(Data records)

[Start of section]

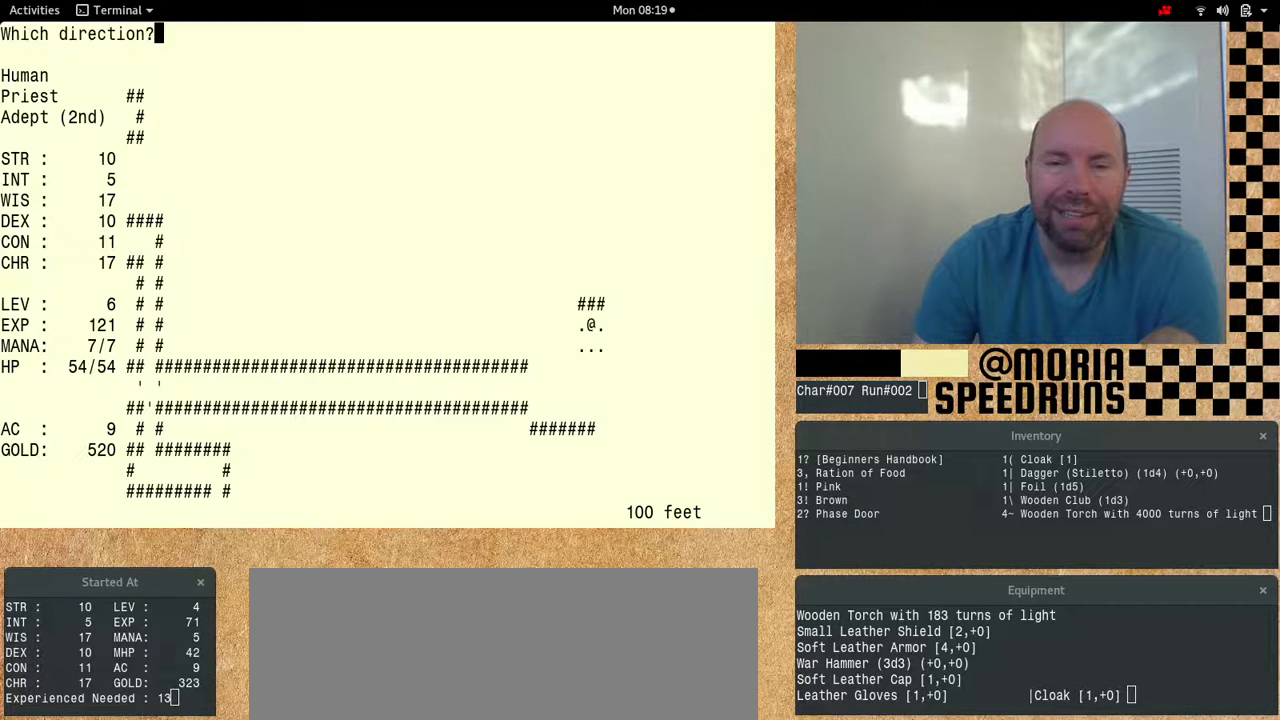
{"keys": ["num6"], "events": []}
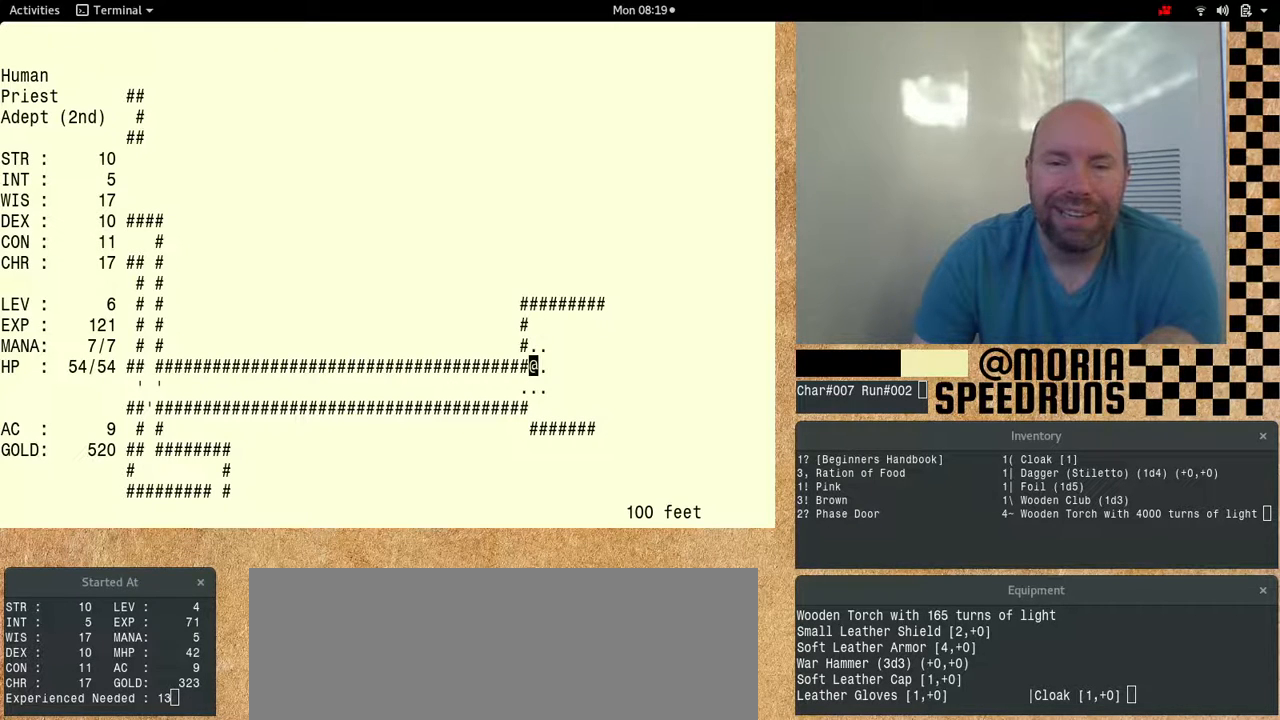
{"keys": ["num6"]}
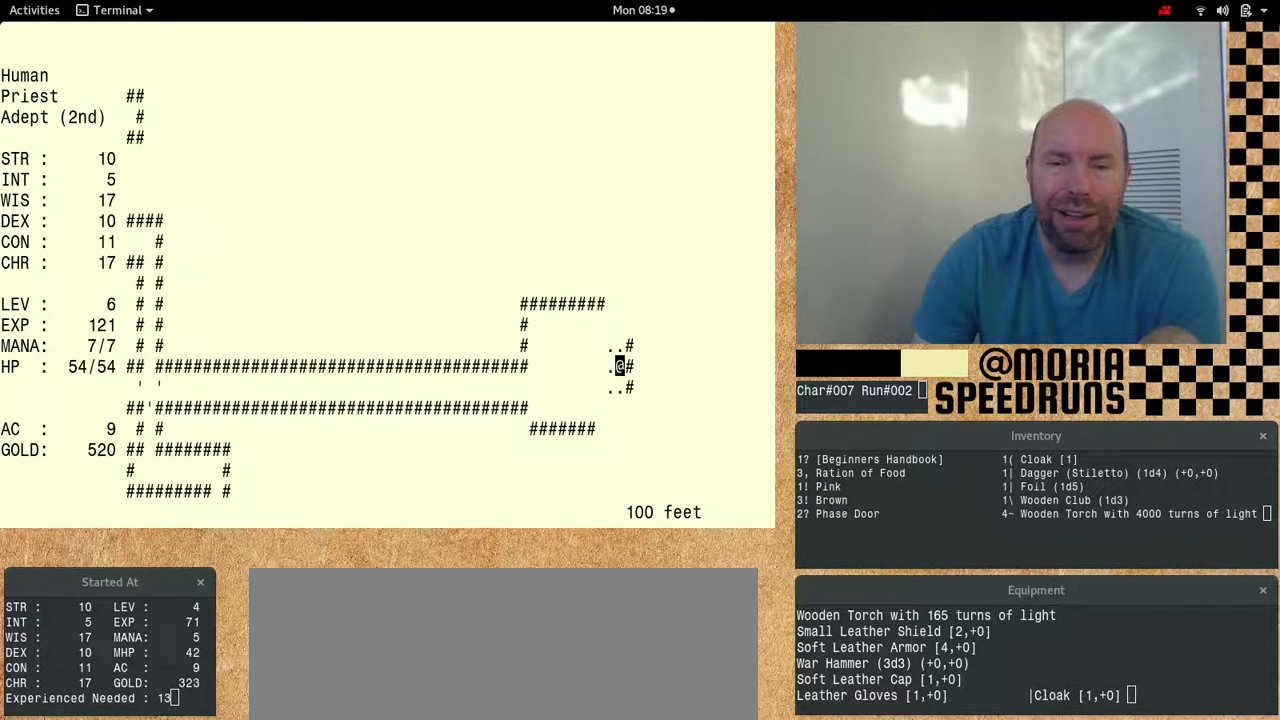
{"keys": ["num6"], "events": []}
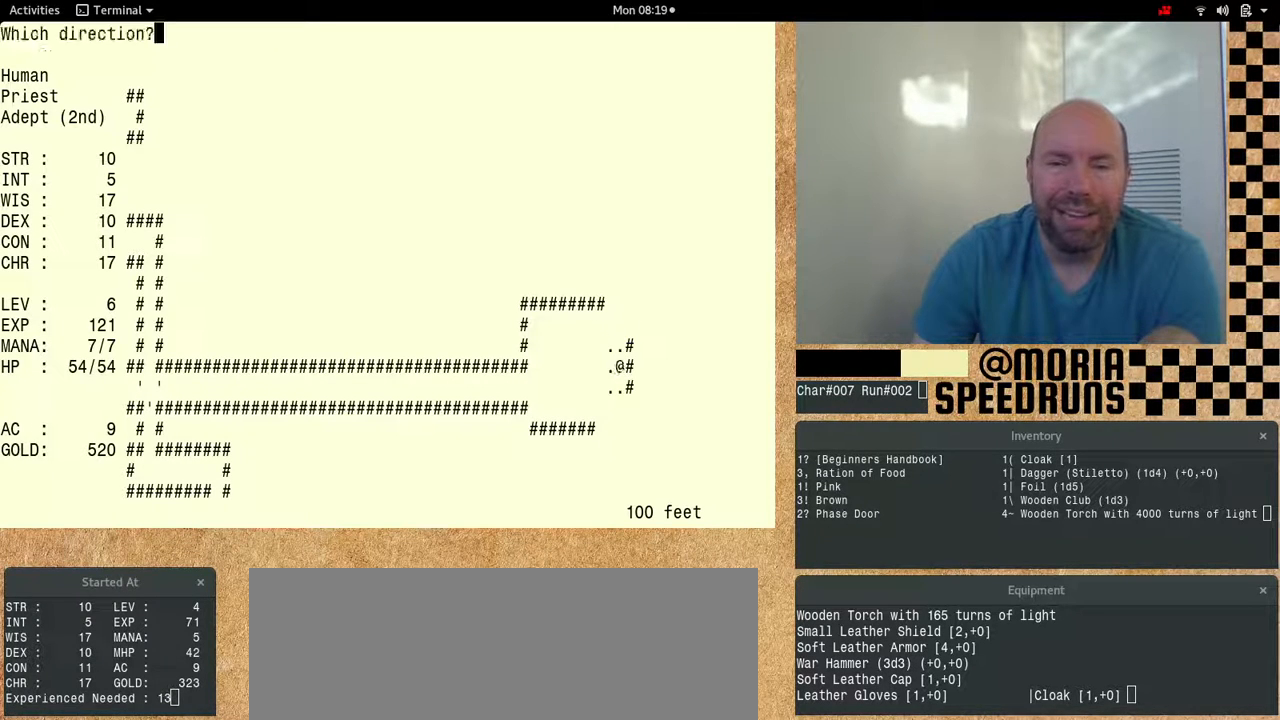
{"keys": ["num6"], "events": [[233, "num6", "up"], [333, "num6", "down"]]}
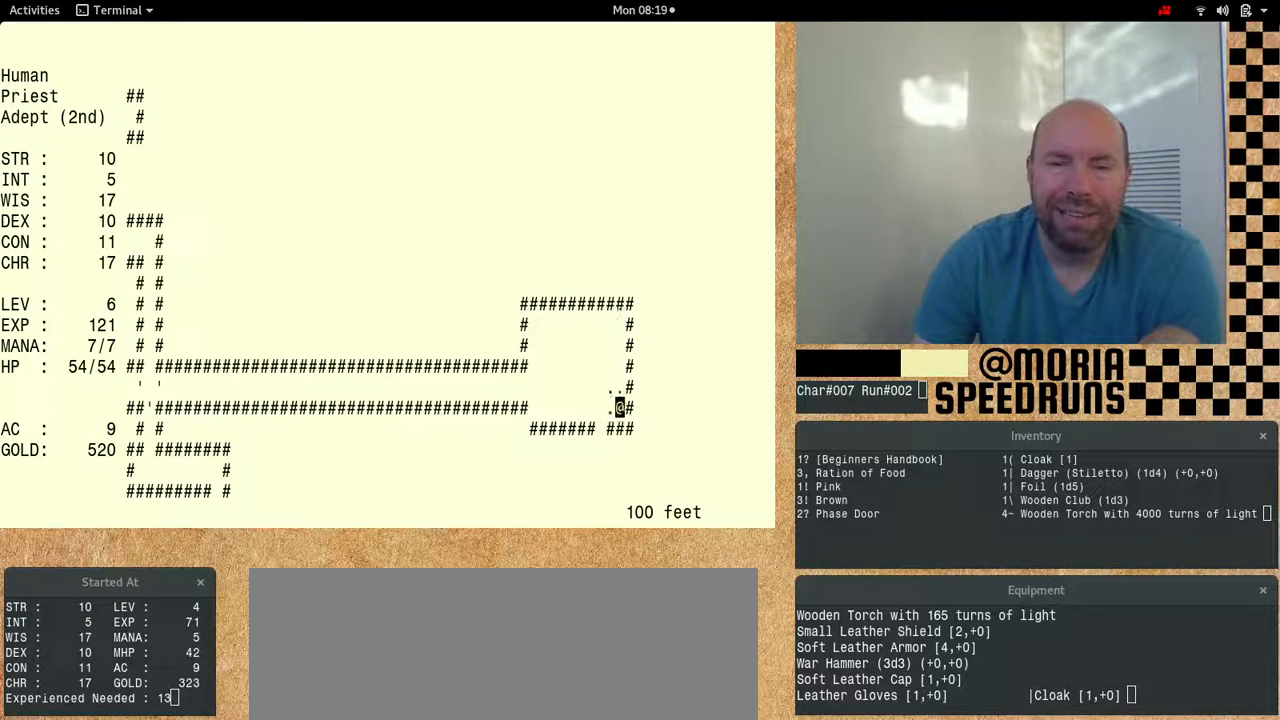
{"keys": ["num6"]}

[End of section]

__PROBLEM STATEMENT__
Give the data again exactly, without pictures.

__SOLUTION TO THE PROBLEM__
{"keys": ["num6"], "events": []}
{"keys": ["num6"]}
{"keys": ["num6"], "events": []}
{"keys": ["num6"], "events": [[233, "num6", "up"], [333, "num6", "down"]]}
{"keys": ["num6"]}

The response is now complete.